Readers analyzed the CCTA images by coronary segment for the presence of high-risk plaque or significant stenosis, ultimately finding that 676 study participants had high-risk plaques and 276 had significant stenoses. They then tracked the outcomes of the individuals, with MACE defined as cardiovascular death, myocardial infarction, or hospitalization for unstable angina.
In all, 131 of the 4,415 individuals experienced a major adverse cardiovascular event, for an incidence rate of 3.0%. Patients with high-risk plaque had a MACE rate of 6.4% (43 of 676), compared with 2.4% (88 of 3,739) for patients without high-risk plaque; the hazard ratio for MACE in patients with high-risk plaque was 2.73.
Value of high-risk plaque on CCTA for predicting MACE | |
Overall rate of MACE in study population | 3.0% |
Rate of MACE in patients with high-risk plaque | 6.4% |
Rate of MACE in patients without high-risk plaque | 2.4% |
Hazard ratio of MACE in patients with high-risk plaque | 2.73 |
Sensitivity of high-risk plaque for MACE | 32.8% |
Specificity of high-risk plaque for MACE | 85.2% |
Positive predictive value of high-risk plaque for MACE | 6.4% |
Negative predictive value of high-risk plaque for MACE | 97.6% |
The researchers concluded that the presence of high-risk plaque on CCTA scans of outpatients with stable chest pain brought with it a 70% increased risk of MACE in the future. CCTA scans were most valuable for individuals with nonobstructive CAD and those with a lower burden of atherosclerosis, such as younger patients and women.

### Work request
Copy out the part of the text on high-risk coronary plaque word for word, starting with "Readers analyzed the" and going on through "plaque was 2.73.".

### Supplied data
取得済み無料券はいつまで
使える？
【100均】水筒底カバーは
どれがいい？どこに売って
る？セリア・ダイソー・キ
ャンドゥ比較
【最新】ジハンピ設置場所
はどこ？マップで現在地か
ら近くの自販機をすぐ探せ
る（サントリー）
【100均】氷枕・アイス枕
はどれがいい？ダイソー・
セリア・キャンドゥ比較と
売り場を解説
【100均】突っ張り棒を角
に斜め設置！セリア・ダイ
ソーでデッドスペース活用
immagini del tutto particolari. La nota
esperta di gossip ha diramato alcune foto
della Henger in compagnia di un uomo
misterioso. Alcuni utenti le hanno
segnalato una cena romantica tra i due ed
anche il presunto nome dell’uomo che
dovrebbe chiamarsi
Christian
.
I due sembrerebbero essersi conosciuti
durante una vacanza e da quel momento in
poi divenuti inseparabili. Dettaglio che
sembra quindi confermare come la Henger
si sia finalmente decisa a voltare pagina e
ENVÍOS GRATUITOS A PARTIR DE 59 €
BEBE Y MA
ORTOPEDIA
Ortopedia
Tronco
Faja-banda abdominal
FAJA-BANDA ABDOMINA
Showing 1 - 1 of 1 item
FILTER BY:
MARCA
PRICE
==
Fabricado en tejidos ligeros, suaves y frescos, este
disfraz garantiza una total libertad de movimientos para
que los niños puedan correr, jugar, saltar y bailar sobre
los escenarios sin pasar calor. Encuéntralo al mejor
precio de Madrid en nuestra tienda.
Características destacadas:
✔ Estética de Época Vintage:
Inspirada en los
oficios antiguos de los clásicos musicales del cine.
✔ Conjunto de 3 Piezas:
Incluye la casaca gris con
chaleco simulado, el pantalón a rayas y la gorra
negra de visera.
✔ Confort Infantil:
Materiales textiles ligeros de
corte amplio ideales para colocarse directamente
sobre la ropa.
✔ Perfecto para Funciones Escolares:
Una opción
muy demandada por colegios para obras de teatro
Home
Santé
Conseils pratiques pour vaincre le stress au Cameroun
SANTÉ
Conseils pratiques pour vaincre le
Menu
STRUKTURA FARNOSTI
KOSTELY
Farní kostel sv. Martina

### Solution
Readers analyzed the CCTA images by coronary segment for the presence of high-risk plaque or significant stenosis, ultimately finding that 676 study participants had high-risk plaques and 276 had significant stenoses. They then tracked the outcomes of the individuals, with MACE defined as cardiovascular death, myocardial infarction, or hospitalization for unstable angina.
In all, 131 of the 4,415 individuals experienced a major adverse cardiovascular event, for an incidence rate of 3.0%. Patients with high-risk plaque had a MACE rate of 6.4% (43 of 676), compared with 2.4% (88 of 3,739) for patients without high-risk plaque; the hazard ratio for MACE in patients with high-risk plaque was 2.73.